Goal of the exercise> Find the line in the entries below that contains "official regulatory signals, potential". Repeat it exactly, and every line after it through the line that contains "psi@clingendael.org".

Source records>
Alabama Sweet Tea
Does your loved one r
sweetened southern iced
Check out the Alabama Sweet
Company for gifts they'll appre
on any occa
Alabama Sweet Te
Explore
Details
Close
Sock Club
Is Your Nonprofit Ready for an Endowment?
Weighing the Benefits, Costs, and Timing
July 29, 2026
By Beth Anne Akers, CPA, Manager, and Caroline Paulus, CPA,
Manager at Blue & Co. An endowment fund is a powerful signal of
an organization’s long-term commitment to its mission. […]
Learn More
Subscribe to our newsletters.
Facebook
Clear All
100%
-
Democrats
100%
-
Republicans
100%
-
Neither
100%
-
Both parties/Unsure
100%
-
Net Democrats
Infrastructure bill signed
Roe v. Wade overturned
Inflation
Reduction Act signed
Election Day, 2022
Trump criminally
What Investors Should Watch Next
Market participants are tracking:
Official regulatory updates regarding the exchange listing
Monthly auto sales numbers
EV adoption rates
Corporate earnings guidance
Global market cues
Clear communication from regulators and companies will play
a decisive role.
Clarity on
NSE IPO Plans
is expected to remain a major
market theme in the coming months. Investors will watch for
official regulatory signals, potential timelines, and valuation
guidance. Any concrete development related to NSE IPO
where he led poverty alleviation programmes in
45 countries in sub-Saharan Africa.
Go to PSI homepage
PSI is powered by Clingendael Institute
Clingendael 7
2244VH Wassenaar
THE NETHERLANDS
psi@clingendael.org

...

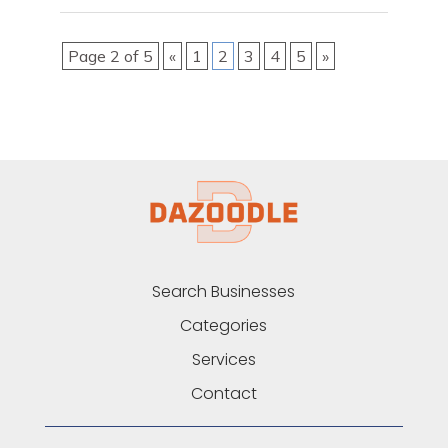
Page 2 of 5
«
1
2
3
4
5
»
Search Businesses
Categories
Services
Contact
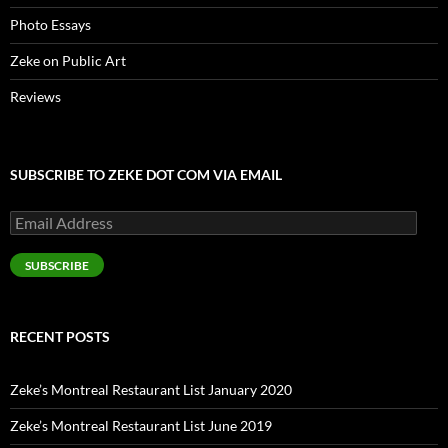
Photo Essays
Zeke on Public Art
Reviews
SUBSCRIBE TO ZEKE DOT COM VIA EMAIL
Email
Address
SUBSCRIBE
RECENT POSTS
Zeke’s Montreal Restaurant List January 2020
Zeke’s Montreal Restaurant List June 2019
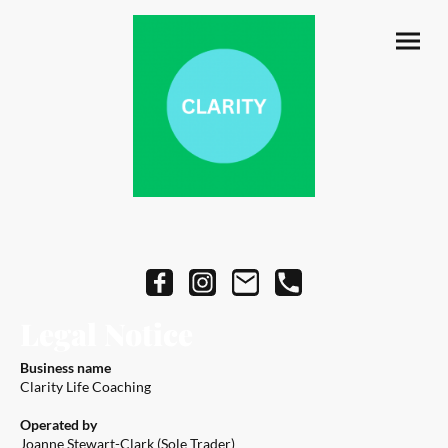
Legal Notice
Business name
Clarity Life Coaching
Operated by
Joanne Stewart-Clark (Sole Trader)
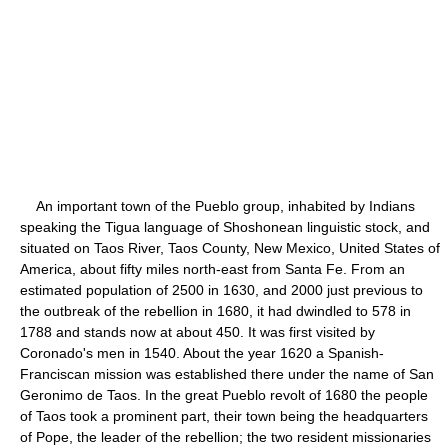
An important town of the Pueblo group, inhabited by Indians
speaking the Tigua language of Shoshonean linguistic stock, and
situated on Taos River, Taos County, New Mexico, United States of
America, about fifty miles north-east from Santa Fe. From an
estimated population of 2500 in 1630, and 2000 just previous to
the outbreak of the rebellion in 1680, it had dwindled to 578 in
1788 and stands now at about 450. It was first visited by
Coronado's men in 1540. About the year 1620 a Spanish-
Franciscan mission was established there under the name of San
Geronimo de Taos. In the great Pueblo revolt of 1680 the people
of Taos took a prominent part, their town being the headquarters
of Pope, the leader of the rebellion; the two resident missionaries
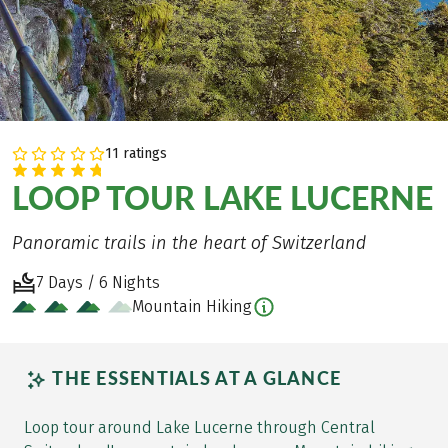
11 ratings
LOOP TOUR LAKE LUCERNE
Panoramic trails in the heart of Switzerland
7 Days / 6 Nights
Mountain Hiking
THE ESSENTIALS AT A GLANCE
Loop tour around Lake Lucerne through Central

==

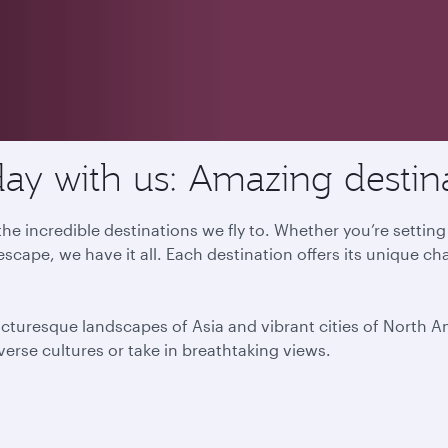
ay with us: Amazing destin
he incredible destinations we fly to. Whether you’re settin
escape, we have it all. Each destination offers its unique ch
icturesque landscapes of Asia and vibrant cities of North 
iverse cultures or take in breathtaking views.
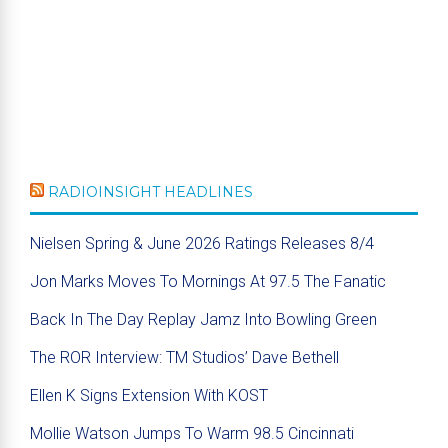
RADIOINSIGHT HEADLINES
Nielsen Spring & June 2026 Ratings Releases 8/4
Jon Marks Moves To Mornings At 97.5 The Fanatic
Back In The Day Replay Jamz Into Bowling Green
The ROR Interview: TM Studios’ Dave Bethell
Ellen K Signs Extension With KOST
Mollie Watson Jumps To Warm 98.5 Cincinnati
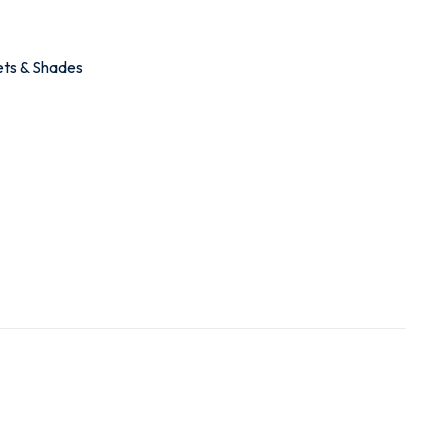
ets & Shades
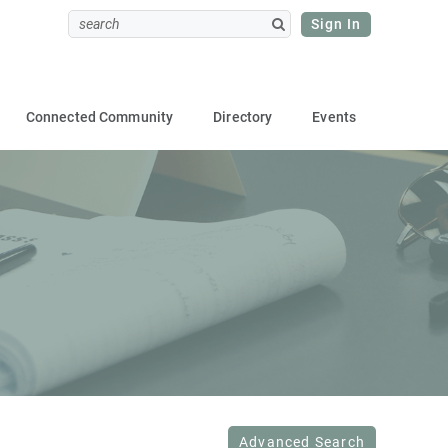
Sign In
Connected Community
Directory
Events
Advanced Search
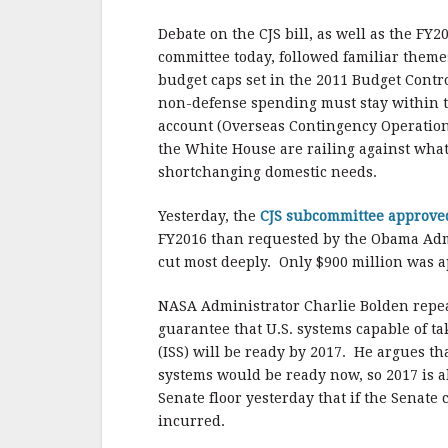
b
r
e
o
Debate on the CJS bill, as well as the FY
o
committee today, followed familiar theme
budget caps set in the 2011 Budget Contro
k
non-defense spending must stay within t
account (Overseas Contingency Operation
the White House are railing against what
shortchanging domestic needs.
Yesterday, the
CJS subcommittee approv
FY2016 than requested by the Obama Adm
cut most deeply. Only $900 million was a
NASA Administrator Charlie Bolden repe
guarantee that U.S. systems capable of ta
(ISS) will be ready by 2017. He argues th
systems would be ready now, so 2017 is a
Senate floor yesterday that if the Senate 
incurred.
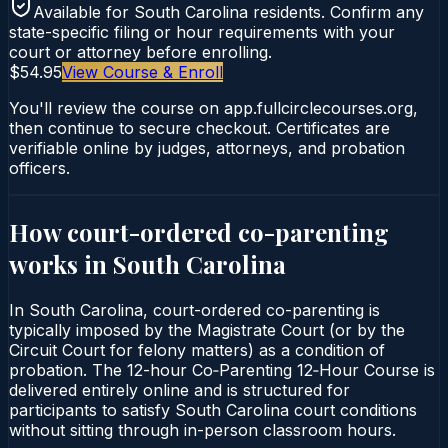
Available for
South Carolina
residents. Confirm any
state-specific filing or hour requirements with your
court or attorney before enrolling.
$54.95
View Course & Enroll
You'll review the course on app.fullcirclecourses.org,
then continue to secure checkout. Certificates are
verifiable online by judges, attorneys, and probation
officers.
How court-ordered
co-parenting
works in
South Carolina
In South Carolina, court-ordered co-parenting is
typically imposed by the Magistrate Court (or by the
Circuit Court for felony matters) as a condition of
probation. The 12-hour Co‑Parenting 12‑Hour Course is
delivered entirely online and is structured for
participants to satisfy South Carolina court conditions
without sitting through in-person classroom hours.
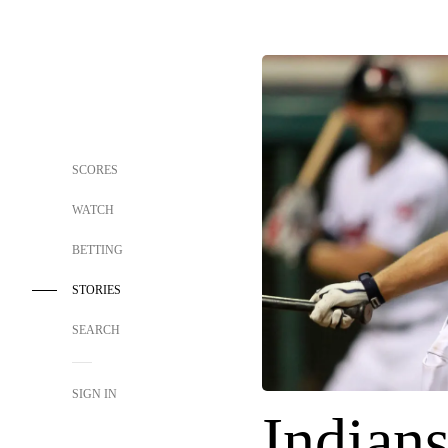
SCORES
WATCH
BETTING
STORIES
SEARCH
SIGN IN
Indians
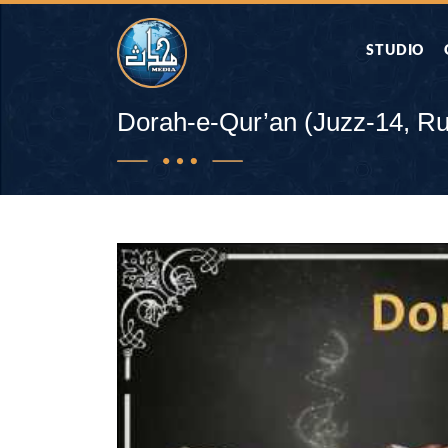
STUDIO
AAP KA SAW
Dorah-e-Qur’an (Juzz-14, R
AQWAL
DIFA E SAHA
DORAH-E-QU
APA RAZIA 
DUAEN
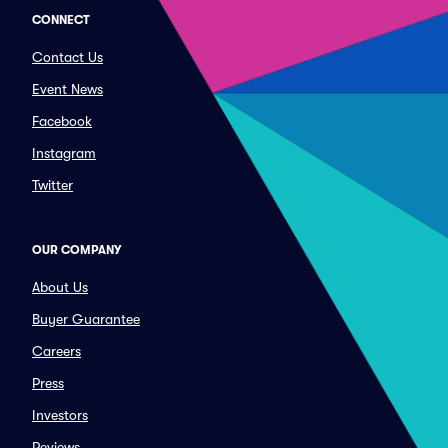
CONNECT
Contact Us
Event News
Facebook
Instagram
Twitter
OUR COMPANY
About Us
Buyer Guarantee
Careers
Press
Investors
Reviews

Your response>
official regulatory signals, potential timelines, and valuation
guidance. Any concrete development related to NSE IPO
where he led poverty alleviation programmes in
45 countries in sub-Saharan Africa.
Go to PSI homepage
PSI is powered by Clingendael Institute
Clingendael 7
2244VH Wassenaar
THE NETHERLANDS
psi@clingendael.org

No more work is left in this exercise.